About this exercise:
In your copy, set down the entries exactly and exclude the pictures.

Data to use:
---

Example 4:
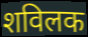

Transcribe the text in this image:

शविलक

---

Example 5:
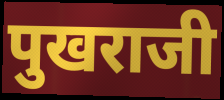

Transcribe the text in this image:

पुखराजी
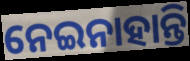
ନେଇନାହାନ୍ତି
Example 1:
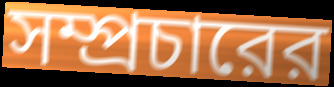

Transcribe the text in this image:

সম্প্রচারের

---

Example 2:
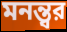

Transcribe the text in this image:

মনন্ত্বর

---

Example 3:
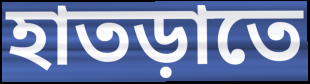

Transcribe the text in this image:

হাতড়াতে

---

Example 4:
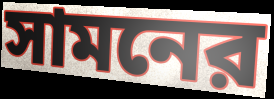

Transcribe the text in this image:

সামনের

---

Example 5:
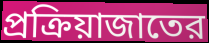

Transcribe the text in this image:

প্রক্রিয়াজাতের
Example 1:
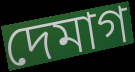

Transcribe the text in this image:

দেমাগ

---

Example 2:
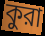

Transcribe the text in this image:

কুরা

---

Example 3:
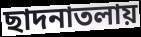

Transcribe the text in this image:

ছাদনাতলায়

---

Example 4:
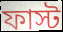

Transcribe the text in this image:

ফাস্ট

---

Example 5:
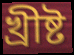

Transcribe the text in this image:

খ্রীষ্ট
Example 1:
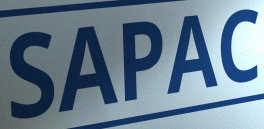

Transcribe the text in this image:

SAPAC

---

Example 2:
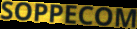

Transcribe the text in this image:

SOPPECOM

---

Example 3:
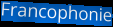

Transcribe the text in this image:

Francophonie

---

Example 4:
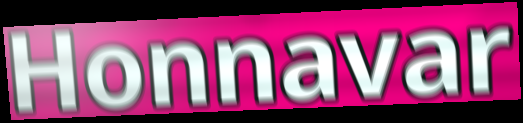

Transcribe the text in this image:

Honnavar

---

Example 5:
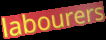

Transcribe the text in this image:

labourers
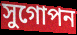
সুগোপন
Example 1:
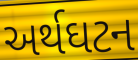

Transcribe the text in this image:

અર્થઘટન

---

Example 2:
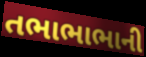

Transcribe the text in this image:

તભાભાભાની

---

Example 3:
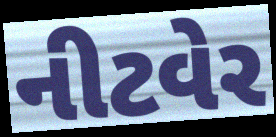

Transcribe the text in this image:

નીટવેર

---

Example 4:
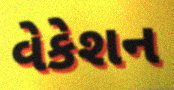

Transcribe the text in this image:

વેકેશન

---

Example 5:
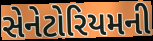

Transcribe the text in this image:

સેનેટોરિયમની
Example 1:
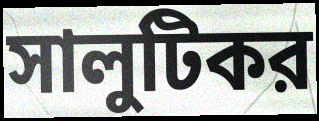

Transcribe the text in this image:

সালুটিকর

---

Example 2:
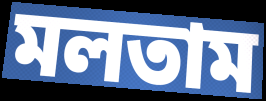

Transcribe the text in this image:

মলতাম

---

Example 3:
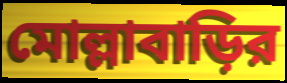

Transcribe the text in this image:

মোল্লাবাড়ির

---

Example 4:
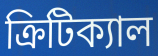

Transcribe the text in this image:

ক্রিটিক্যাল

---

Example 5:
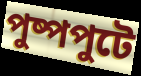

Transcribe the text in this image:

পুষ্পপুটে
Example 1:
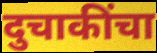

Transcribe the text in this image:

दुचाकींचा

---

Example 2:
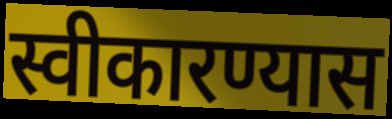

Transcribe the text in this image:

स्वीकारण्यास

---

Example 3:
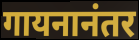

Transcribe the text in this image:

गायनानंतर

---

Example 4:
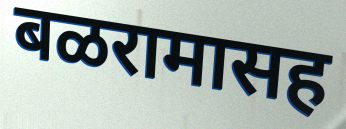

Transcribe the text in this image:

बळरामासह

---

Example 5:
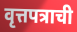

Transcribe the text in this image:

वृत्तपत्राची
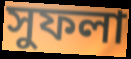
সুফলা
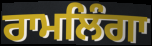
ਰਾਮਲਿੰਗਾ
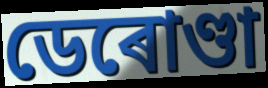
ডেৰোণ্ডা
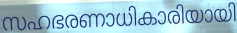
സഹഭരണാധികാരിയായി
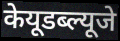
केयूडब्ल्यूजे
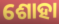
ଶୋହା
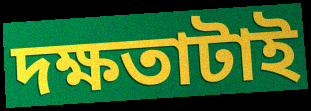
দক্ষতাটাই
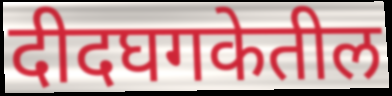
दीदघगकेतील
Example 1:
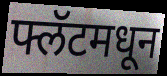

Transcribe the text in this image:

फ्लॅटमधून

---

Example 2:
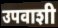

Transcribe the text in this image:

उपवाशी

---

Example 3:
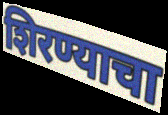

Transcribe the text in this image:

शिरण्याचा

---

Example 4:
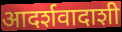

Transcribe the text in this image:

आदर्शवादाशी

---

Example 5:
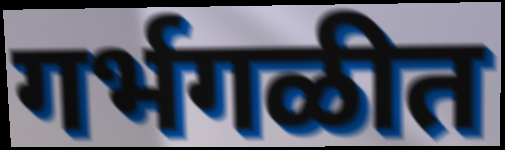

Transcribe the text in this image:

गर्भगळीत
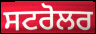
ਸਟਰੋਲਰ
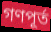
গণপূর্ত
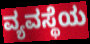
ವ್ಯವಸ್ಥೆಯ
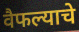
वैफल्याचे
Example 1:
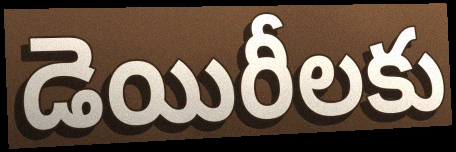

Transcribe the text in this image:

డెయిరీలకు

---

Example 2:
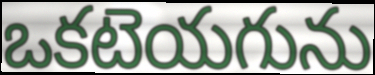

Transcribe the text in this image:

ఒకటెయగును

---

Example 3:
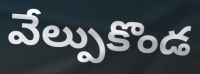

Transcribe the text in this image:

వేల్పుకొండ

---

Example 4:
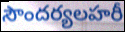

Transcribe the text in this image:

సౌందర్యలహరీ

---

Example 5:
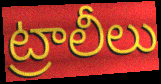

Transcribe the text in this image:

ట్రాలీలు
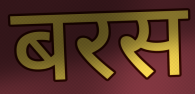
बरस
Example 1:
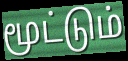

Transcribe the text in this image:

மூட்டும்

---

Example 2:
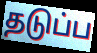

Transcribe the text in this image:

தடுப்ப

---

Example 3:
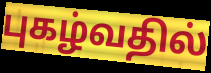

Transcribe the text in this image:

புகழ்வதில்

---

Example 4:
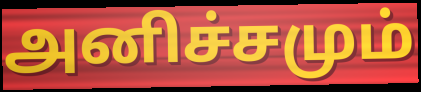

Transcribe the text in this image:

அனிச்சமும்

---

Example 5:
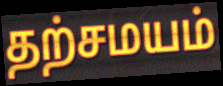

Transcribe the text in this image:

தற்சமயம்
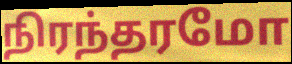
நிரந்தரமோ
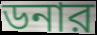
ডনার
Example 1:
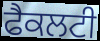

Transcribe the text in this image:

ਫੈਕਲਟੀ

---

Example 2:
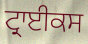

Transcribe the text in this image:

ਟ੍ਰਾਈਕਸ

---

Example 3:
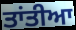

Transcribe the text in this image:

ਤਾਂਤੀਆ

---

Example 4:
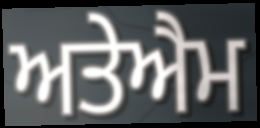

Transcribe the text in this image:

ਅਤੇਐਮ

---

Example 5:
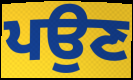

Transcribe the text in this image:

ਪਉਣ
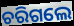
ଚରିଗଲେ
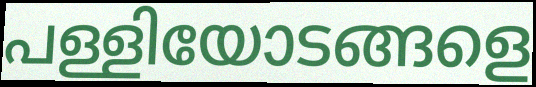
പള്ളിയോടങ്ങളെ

Reply:
---

Example 4:

Transcribe the text in this image:

शविलक

---

Example 5:

Transcribe the text in this image:

पुखराजी
ନେଇନାହାନ୍ତି
Example 1:

Transcribe the text in this image:

সম্প্রচারের

---

Example 2:

Transcribe the text in this image:

মনন্ত্বর

---

Example 3:

Transcribe the text in this image:

হাতড়াতে

---

Example 4:

Transcribe the text in this image:

সামনের

---

Example 5:

Transcribe the text in this image:

প্রক্রিয়াজাতের
Example 1:

Transcribe the text in this image:

দেমাগ

---

Example 2:

Transcribe the text in this image:

কুরা

---

Example 3:

Transcribe the text in this image:

ছাদনাতলায়

---

Example 4:

Transcribe the text in this image:

ফাস্ট

---

Example 5:

Transcribe the text in this image:

খ্রীষ্ট
Example 1:

Transcribe the text in this image:

SAPAC

---

Example 2:

Transcribe the text in this image:

SOPPECOM

---

Example 3:

Transcribe the text in this image:

Francophonie

---

Example 4:

Transcribe the text in this image:

Honnavar

---

Example 5:

Transcribe the text in this image:

labourers
সুগোপন
Example 1:

Transcribe the text in this image:

અર્થઘટન

---

Example 2:

Transcribe the text in this image:

તભાભાભાની

---

Example 3:

Transcribe the text in this image:

નીટવેર

---

Example 4:

Transcribe the text in this image:

વેકેશન

---

Example 5:

Transcribe the text in this image:

સેનેટોરિયમની
Example 1:

Transcribe the text in this image:

সালুটিকর

---

Example 2:

Transcribe the text in this image:

মলতাম

---

Example 3:

Transcribe the text in this image:

মোল্লাবাড়ির

---

Example 4:

Transcribe the text in this image:

ক্রিটিক্যাল

---

Example 5:

Transcribe the text in this image:

পুষ্পপুটে
Example 1:

Transcribe the text in this image:

दुचाकींचा

---

Example 2:

Transcribe the text in this image:

स्वीकारण्यास

---

Example 3:

Transcribe the text in this image:

गायनानंतर

---

Example 4:

Transcribe the text in this image:

बळरामासह

---

Example 5:

Transcribe the text in this image:

वृत्तपत्राची
সুফলা
ਰਾਮਲਿੰਗਾ
ডেৰোণ্ডা
സഹഭരണാധികാരിയായി
केयूडब्ल्यूजे
ଶୋହା
দক্ষতাটাই
दीदघगकेतील
Example 1:

Transcribe the text in this image:

फ्लॅटमधून

---

Example 2:

Transcribe the text in this image:

उपवाशी

---

Example 3:

Transcribe the text in this image:

शिरण्याचा

---

Example 4:

Transcribe the text in this image:

आदर्शवादाशी

---

Example 5:

Transcribe the text in this image:

गर्भगळीत
ਸਟਰੋਲਰ
গণপূর্ত
ವ್ಯವಸ್ಥೆಯ
वैफल्याचे
Example 1:

Transcribe the text in this image:

డెయిరీలకు

---

Example 2:

Transcribe the text in this image:

ఒకటెయగును

---

Example 3:

Transcribe the text in this image:

వేల్పుకొండ

---

Example 4:

Transcribe the text in this image:

సౌందర్యలహరీ

---

Example 5:

Transcribe the text in this image:

ట్రాలీలు
बरस
Example 1:

Transcribe the text in this image:

மூட்டும்

---

Example 2:

Transcribe the text in this image:

தடுப்ப

---

Example 3:

Transcribe the text in this image:

புகழ்வதில்

---

Example 4:

Transcribe the text in this image:

அனிச்சமும்

---

Example 5:

Transcribe the text in this image:

தற்சமயம்
நிரந்தரமோ
ডনার
Example 1:

Transcribe the text in this image:

ਫੈਕਲਟੀ

---

Example 2:

Transcribe the text in this image:

ਟ੍ਰਾਈਕਸ

---

Example 3:

Transcribe the text in this image:

ਤਾਂਤੀਆ

---

Example 4:

Transcribe the text in this image:

ਅਤੇਐਮ

---

Example 5:

Transcribe the text in this image:

ਪਉਣ
ଚରିଗଲେ
പള്ളിയോടങ്ങളെ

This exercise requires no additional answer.